• DATA:
════
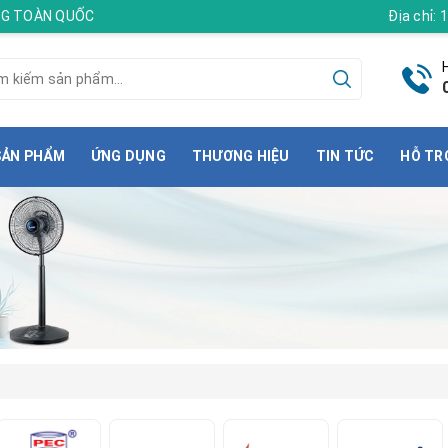
ÀNG TOÀN QUỐC
Địa chỉ:
SẢN PHẨM
ỨNG DỤNG
THƯƠNG HIỆU
TIN TỨC
HỖ TR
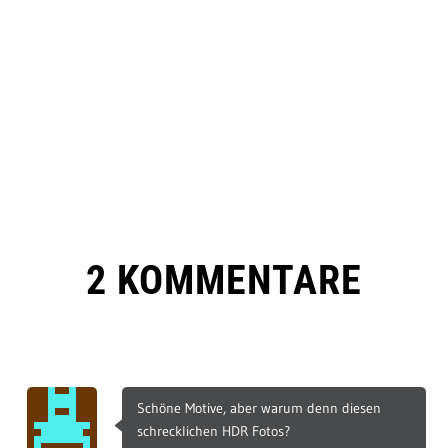
2 KOMMENTARE
Schöne Motive, aber warum denn diesen
schrecklichen HDR Fotos?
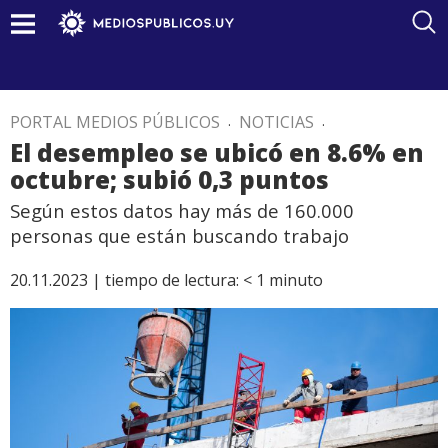
PORTAL MEDIOS PÚBLICOS
.
NOTICIAS
.
El desempleo se ubicó en 8.6% en
octubre; subió 0,3 puntos
Según estos datos hay más de 160.000
personas que están buscando trabajo
20.11.2023 |
tiempo de lectura:
< 1
minuto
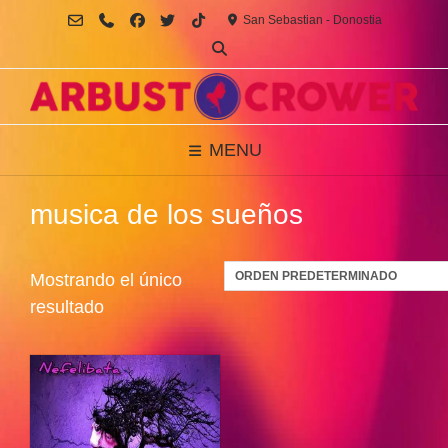
Saltar
San Sebastian - Donostia
al
contenido
MENU
musica de los sueños
Mostrando el único
resultado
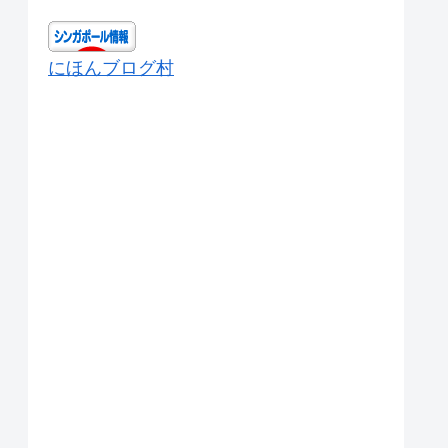
にほんブログ村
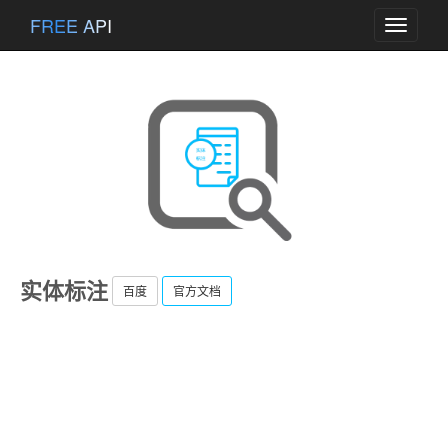
FREE API
Toggle
navigati
实体标注
百度
官方文档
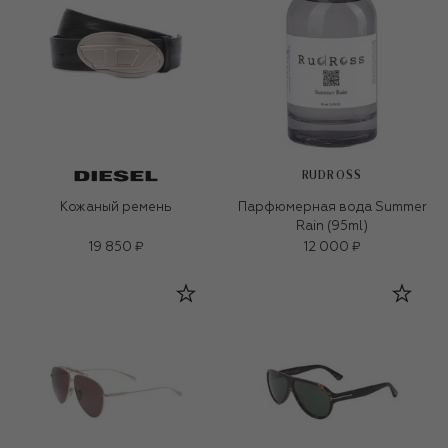
RUDROSS
Кожаный ремень
Парфюмерная вода Summer
Rain (95ml)
19 850 ₽
12 000 ₽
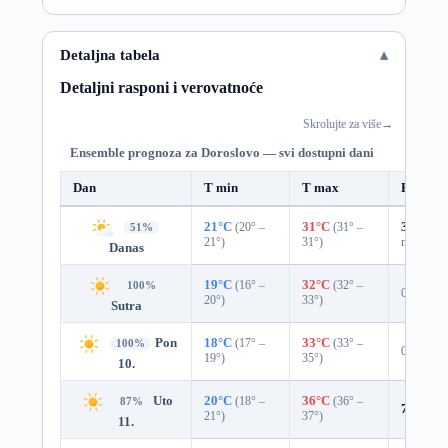
Detaljna tabela
Detaljni rasponi i verovatnoće
Skrolujte za više
→
Ensemble prognoza za Doroslovo — svi dostupni dani
Dan
T min
T max
Padavin
21°C
(20° –
31°C
(31° –
36%
0.0
51%
21°)
31°)
mm)
Danas
19°C
(16° –
32°C
(32° –
100%
0%
20°)
33°)
Sutra
Pon
18°C
(17° –
33°C
(33° –
100%
0%
19°)
35°)
10.
Uto
20°C
(18° –
36°C
(36° –
87%
7%
0.0
21°)
37°)
11.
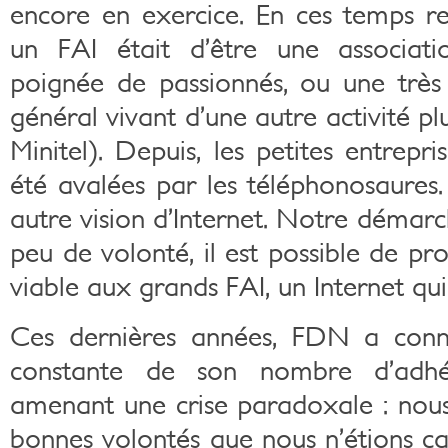
encore en exercice. En ces temps r
un FAI était d’être une associat
poignée de passionnés, ou une très 
général vivant d’une autre activité pl
Minitel). Depuis, les petites entrepri
été avalées par les téléphonosaure
autre vision d’Internet. Notre démar
peu de volonté, il est possible de pr
viable aux grands FAI, un Internet qui
Ces dernières années, FDN a con
constante de son nombre d’adhér
amenant une crise paradoxale : nous
bonnes volontés que nous n’étions ca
════
Read through the entries and copy each line in which "autre" appears.

général vivant d’une autre activité pl
autre vision d’Internet. Notre démar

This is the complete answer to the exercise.